The article in the RGJ is really, if read properly, about cynicism of a profound type, about child neglect, and about the kind of greed that allows some to consistently allow schools and other agencies that exist to help people to disintegrate right in front of their eyes. Damned! How many years did students pile into classrooms a Hug to have their voices and their teachers’ drown out by a cheap heating and cooling system that produced more noise than comfort? How many years has it been now that classrooms have been crowded? How many years now have students been relegated to basements under gymnasiums (as at Wooster High School)?
And why the concern now? Because there is potential for growth and those who will profit most from it now believe that that growth is dependent on a better looking schools. The same people that for years have been encouraging citizens to vote against school funding measures–and the article makes it clear that these are people heading the finding fight—and who never ever come through with the kind of money needed to pay teachers well enough so that the ranks are filled with people who are truly highly competent educators. The Chamber of Commerce, EDAWN, the business community—these groups have been against every tax ever proposed and they have made sure that schools and other help agencies never ever can receive what they need to do a decent job.

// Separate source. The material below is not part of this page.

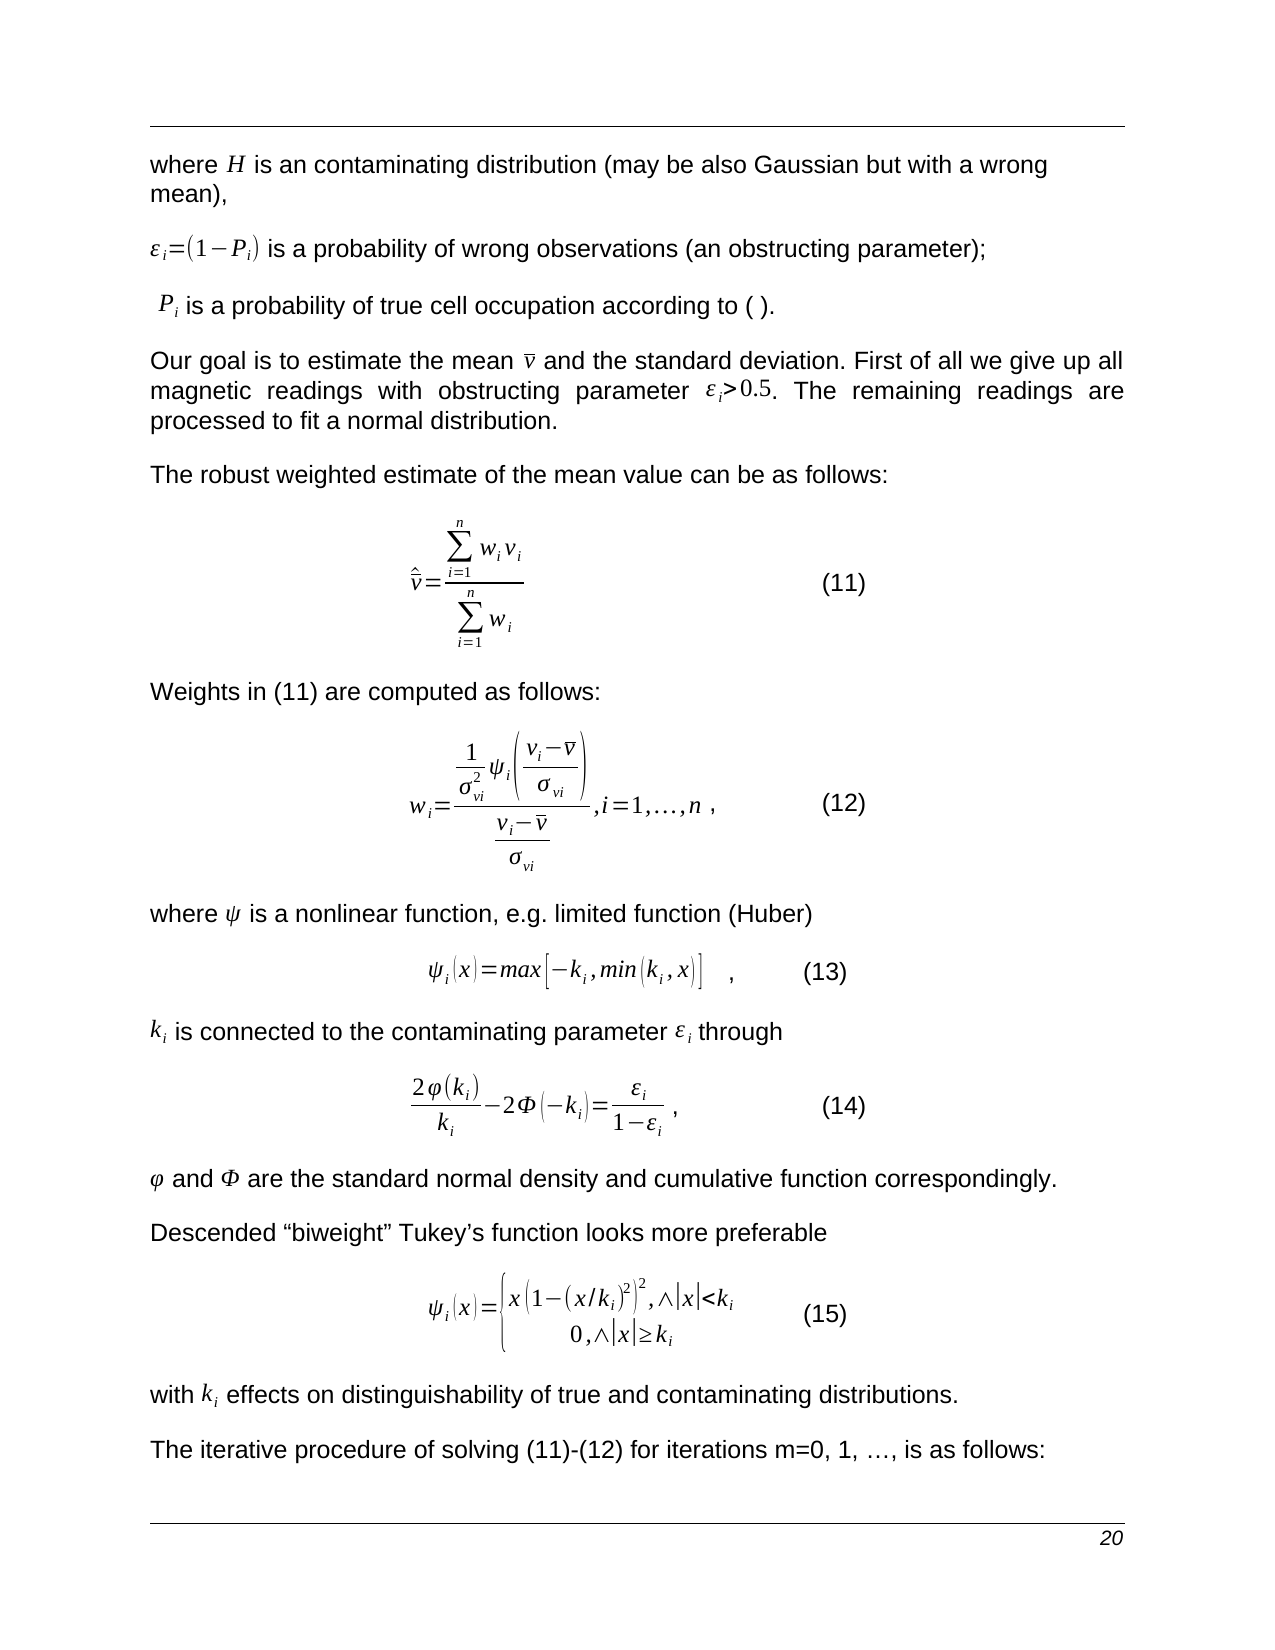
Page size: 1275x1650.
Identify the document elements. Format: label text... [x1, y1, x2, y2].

These people haven’t given a damn about the human toll of underfunding, always arguing that what is good for business is good for all. But this equation is as bogus as they come and so is the measure that will help them get the schools they need to sell real estate or increase clientele. These people will fight for a new regressive tax that will cost everyone equally no matter how unequal distribution of wealth might be, this inequality due in large part to the wages they pay to those who work for them, their partners and their friends.
They want a raise in the sales tax so that the burden is shared but the greatest share of what growth will produce will not go to the many who work the jobs that business provides in this region. The growth agenda is about bringing in people and there is nothing of consequence being done to insure that those already here, those who will pay the sales tax that will pay for the brick work on the schools, will in anyway be rewarded. In fact, as Sheila Leslie pointed out in an article published a few weeks ago in the Reno News and Review, the rank and file members of the community will be hurt, not helped. The vitriol of the rebuttal written by an official of EDAWN tells me that she touched the nerve nerve, the nerve of those who are now for new taxes, who have consistently throughout the years put business before children, profits before citizen welfare, their own desires above everything else, these good citizens of the community who have controlled forever what happens and does not in the community, these people who should be voted out of the community so that a real community can come into being.
That said, the school buildings do need to be fixed and more built. These terribly rotten people have made it so that the only way to get something for the schools—and something, by the way, far too little since it does not raise a cent toward raising the salaries of terribly underpaid educational professionals—is to raise money through a regressive sales tax. The money is badly needed and kids will suffer as growth takes places and the school population grows with it. Those who will benefit most from the conditions that will bring new population growth, of course, have received gracious and grand tax incentives to come our way and none of these new players have promised anything at all like good new good paying jobs for those who already live here and are being asked to pay for the kind of infrastructure improvements that growth will necessitate.
Sucker! And desperate suckers at that.